Au début, on a quelques craintes pour nos affaires, surtout la nuit pendant les nombreuses escales. D'autant plus que le contenu de nos sacs a été minutieusement étalé aux yeux de tous par un contrôle de police la 1ère nuit (n'oublions pas qu'on vient de Colombie...).
Puis au fil des jours, la confiance et la routine s'installent. On fait peu à peu connaissance avec nos voisins de hamacs: d'abord les touristes hispanophones - Xavi, Marco, Talia, les 2 Juan, Julio et Cecilia, puis les locaux. Les journées défilent au rythme des repas et des siestes, entre lesquels on prend le temps de mater, lézarder, bouquiner, jouer aux dominos ou aux cartes.
Les eaux boueuses du fleuve, s'écoulant calmement le long d'une jungle épaisse et mystérieuse, sont parfois pimentées de dauphins ou d'un bateau en sens inverse. On fini par s'habituer à la monotonie du paysage, au ronronnement incessant du moteur, au cd de musique forro passé inlassablement en boucle dans des baffles grésillantes, aux canettes de bière jetées par dessus bord.
Certaines escales sont l'occasion de se dégourdir les jambes, d'acheter des fruits (encore des saveurs nouvelles). Et quand le bateau reprend sa marche, une brise légère soulage de la chaleur moite et des moustiques.
Après avoir navigué plusieurs jours  sur ce fleuve démesurément grand délimité par des berges quasi vierges, la découverte de l'énorme ville industrielle qu'est Manaus n'en est que plus surprenante. Le plus saugrenu étant son superbe théatre. Une fois de plus, on constate un grand déséquilibre entre ce quartier opulent et les rues insalubres du port et du marché où des familles entières squattent les épaves de bateaux échoués.
A l'approche du port de Manaus, un phénomène étrange se produit: la rencontre de 2 fleuves, l'un couleur café noir et l'autre café au lait, dont la frontière mouvante met plusieurs kms à se dissiper. On se baigne d'ailleurs dans les eaux noires du rio Negro; son immensité et la plage de sable brulant donnant l'illusion de bord de mer.
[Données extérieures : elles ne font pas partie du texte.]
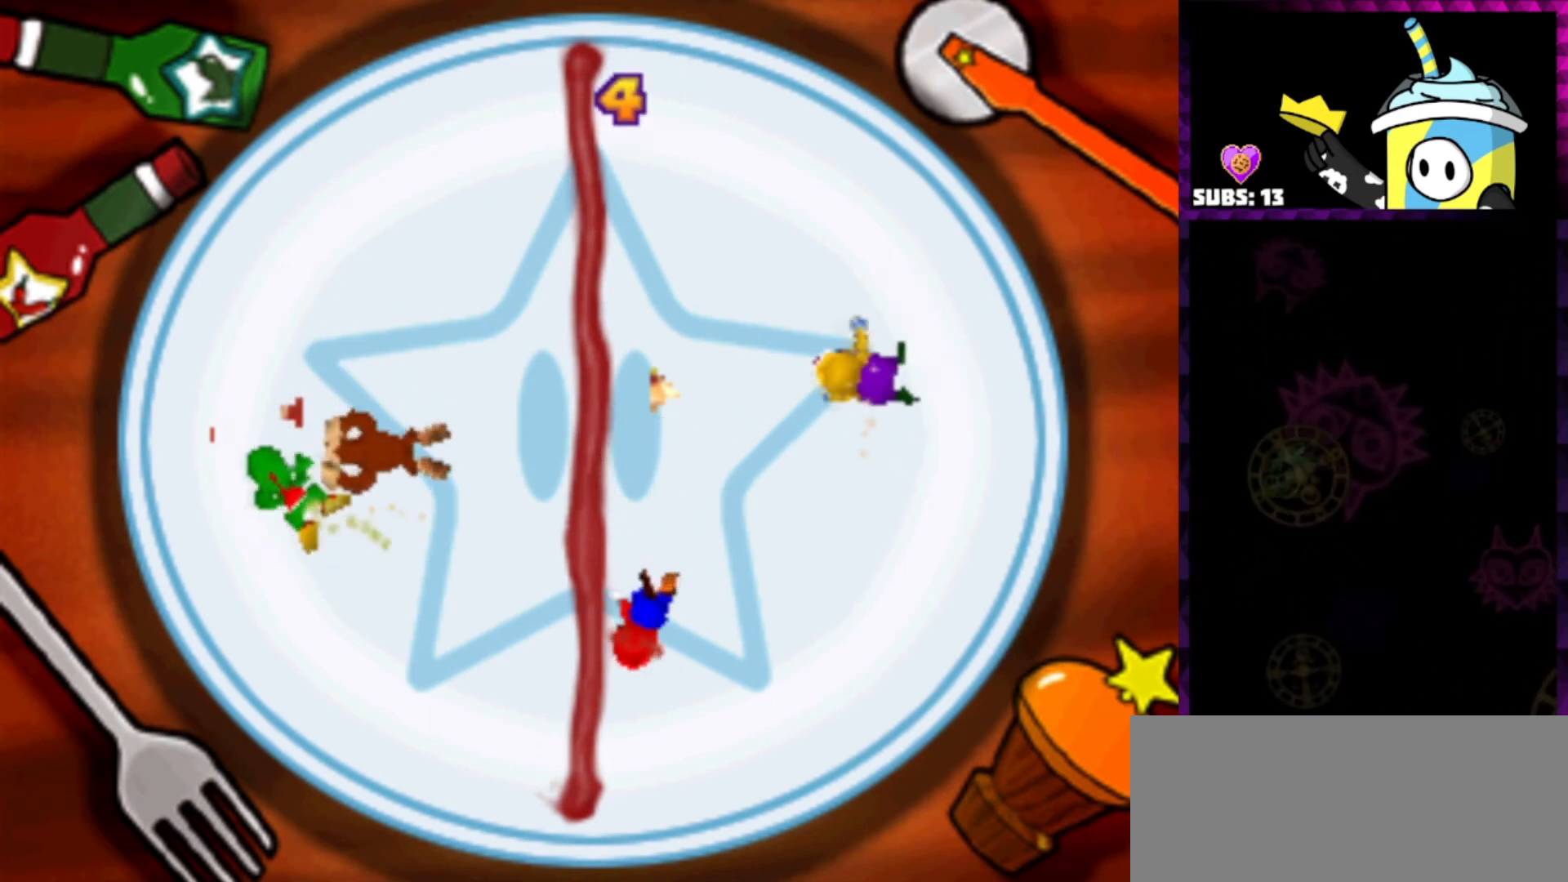
{"buttons": [], "left_stick": "left", "right_stick": "center", "events": [[34, "A", "down"], [67, "A", "up"], [134, "A", "down"], [134, "left_stick", "up-left"], [167, "A", "up"], [234, "A", "down"], [301, "A", "up"], [401, "left_stick", "left"]]}
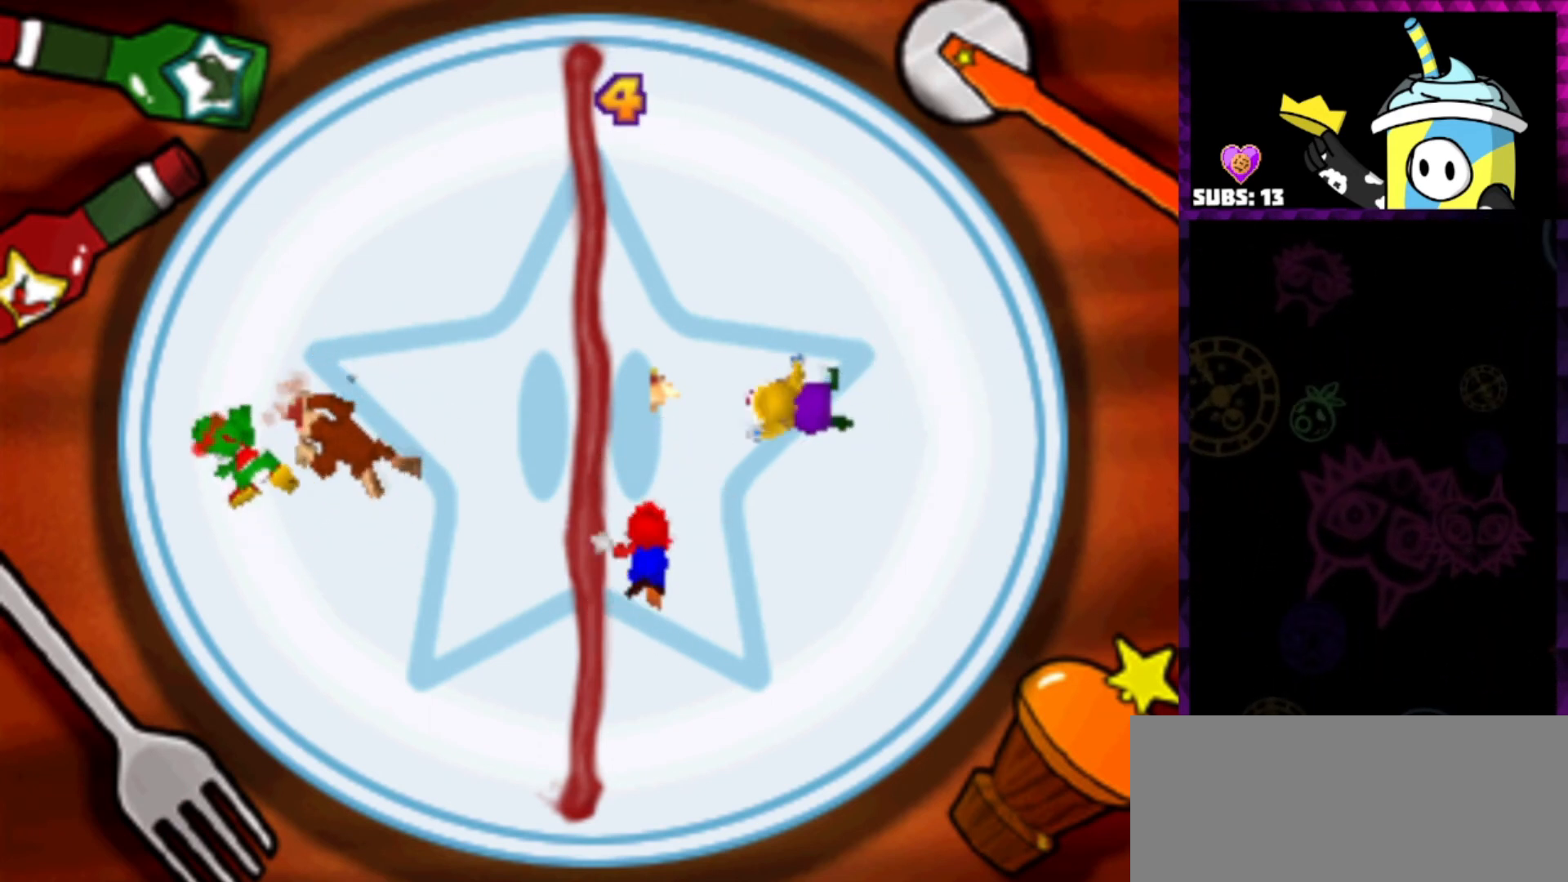
{"buttons": [], "left_stick": "left", "right_stick": "center", "events": [[133, "A", "down"], [167, "A", "up"], [233, "A", "down"], [400, "A", "up"], [467, "A", "down"], [500, "A", "up"]]}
Puis on repart pour 5 jours de navigation direction Porto Velho, proche de la frontière bolivienne, accompagnés des chiliens rencontrés pendant la "croisière" précédente. Le bateau, plus petit et plus rustique, longe les rives à contre-courant du rio Madiera. On réalise que le 1er bateau était presque luxueux en comparaison, mais on n'est pas au bout de nos peines: on doit changer d'embarcation à mi chemin pour une autre encore plus étroite et usée. Bertrand se cogne constamment la tête et nettoie les toiles d'araignée du plafond. Le voyage commence à se faire long et ennuyeux. Bref, on a atteint nos limites d'adaptabilité; il est temps qu'on arrive. Mais ces 2000 km parcourus au cœur de l'Amazonie resteront une expérience inoubliable!

Les photos / le diapo de l'Amazonie.














19 nov. 2009

Colombia es pasión

La Colombie est surtout connue pour Ingrid Betancourt, les FARCs et Pablo Escobar. Ce pays est pourtant bien plus que ca.
Les guerillas, les paramilitaires, les déplacés sont en effet de réels problèmes, principalement alimentés par le traffic de drogue et l'extrême inégalité de répartition des richesses. Dans les zones reculées, les plus miséreux n'ont souvent pas d'autres alternatives de survie que les armes ou la coca. Comme ce gamin enfui de la guerilla et recueilli par la femme de ménage d'Alejandro. Une des questions que pose Barcelombia dans ses interviews, "La Colombie est elle un pays sans guerre?", est généralement suivie d'une réponse enflammée, car chaque famille a vécu au moins une tragédie. Ce qui explique d'ailleurs peut-être leur si intense ferveur religieuse. Le président Uribe, en sécurisant certaines zones du pays par d'obscures méthodes très musclées, a réussi à se faire aduler du peuple qui le surnomme "el mesiah" et est sur le point d'être réélu pour un 3ème mandat, mais à quel prix ?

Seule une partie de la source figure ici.